Sebastián me miró con una mezcla de sorpresa y desconfianza, pero no dijo nada más.

—Vamos, Robert —dije, señalando hacia la entrada.

Subimos rápidamente a mi apartamento. Después de hablar con el conserje, tenía miedo de encontrar mi apartamento hecho un desorden descomunal, como vi en mis visiones. No sabía exactamente, pero tenía una corazonada de que estas alucinaciones tenían que ver con mi presente ahora. Una vez dentro, averigüé que todo estaba como antes. Me dirigí directamente a mi dormitorio y comencé a buscar.

—Necesito encontrar algo que me dé una pista sobre ese orfanato —dije, abriendo cajones y revisando papeles.

—¿Qué estás buscando exactamente? —preguntó Robert, ayudándome a buscar.

—Cualquier cosa que me ayude a recordar dónde está ese lugar. Cruz me llevó allí una vez, y estoy segura de que tiene algo que ver con todo esto —respondí, frustrada por no encontrar nada útil.
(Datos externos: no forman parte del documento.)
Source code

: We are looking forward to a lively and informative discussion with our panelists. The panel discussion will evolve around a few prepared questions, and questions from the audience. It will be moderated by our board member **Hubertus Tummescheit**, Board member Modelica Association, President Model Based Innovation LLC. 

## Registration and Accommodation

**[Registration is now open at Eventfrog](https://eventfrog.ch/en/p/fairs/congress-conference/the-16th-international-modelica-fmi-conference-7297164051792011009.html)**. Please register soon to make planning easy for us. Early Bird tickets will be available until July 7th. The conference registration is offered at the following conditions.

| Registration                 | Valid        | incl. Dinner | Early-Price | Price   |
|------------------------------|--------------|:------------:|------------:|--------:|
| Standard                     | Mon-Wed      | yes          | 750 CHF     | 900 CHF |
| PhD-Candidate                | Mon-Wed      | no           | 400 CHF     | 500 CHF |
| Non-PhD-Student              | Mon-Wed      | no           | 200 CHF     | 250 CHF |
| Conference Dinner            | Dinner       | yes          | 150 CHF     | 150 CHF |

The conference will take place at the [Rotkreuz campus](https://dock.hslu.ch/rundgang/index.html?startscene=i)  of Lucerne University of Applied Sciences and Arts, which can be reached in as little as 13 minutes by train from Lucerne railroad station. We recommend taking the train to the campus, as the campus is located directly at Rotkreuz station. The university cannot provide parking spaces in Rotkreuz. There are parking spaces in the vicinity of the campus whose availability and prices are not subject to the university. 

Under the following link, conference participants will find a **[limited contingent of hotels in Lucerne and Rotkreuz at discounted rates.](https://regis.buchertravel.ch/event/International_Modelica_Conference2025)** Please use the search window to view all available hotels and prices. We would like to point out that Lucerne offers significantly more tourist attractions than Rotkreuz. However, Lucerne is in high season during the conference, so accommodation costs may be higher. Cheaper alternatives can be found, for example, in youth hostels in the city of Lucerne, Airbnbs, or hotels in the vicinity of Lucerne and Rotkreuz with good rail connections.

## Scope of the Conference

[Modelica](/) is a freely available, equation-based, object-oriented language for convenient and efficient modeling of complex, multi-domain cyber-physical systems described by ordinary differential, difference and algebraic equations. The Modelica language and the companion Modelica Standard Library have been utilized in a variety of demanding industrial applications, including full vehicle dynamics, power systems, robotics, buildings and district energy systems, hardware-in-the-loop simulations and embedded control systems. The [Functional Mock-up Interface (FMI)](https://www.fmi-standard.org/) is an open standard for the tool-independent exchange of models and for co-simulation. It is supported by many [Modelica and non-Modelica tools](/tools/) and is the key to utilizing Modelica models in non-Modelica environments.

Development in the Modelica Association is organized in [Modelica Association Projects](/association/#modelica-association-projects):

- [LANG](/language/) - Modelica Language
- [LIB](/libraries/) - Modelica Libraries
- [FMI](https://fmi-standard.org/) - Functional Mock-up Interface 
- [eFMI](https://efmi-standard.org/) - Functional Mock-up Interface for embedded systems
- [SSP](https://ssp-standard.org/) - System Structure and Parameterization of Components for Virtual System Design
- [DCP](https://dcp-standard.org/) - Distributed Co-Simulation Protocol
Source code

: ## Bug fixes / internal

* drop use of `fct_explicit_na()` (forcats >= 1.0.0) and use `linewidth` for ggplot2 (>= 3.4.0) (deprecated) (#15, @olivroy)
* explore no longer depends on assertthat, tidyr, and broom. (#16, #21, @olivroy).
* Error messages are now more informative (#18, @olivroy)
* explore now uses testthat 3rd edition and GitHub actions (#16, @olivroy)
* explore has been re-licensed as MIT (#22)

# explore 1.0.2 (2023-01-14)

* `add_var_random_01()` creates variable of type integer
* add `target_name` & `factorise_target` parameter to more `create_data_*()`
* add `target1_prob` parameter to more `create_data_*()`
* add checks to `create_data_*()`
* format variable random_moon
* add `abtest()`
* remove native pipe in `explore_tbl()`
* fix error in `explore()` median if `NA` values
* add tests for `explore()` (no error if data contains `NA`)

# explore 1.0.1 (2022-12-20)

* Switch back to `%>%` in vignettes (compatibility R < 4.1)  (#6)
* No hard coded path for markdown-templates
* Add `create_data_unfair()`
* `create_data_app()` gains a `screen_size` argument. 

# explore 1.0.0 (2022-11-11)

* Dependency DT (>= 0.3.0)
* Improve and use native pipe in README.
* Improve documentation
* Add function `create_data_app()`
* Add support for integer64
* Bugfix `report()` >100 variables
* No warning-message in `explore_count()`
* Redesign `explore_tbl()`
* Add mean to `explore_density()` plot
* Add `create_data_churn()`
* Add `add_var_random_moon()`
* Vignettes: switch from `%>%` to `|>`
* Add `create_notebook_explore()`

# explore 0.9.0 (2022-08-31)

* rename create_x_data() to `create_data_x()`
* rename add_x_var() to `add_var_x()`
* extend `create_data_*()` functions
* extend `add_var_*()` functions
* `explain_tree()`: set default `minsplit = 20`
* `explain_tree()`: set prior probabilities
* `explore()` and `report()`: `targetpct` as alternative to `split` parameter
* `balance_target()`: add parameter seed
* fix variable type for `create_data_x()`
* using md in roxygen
Llegué al armario, recordé que en aquella casa encontré un traje que me recordó de la visita a la clínica. Empecé a rebuscar entre mis vestidos y finalmente encontré ese vestido rojo, en que fui aquel día al orfanato. De repente recordé que hice foto allí.

-¡Teléfono! Tengo que encontrar mi teléfono. – grité.

Finalmente, después de unos minutos de búsqueda, encontré mi teléfono en mi bolso escondido en pasillo. Lo encendí rápidamente y comencé a revisar mis fotos.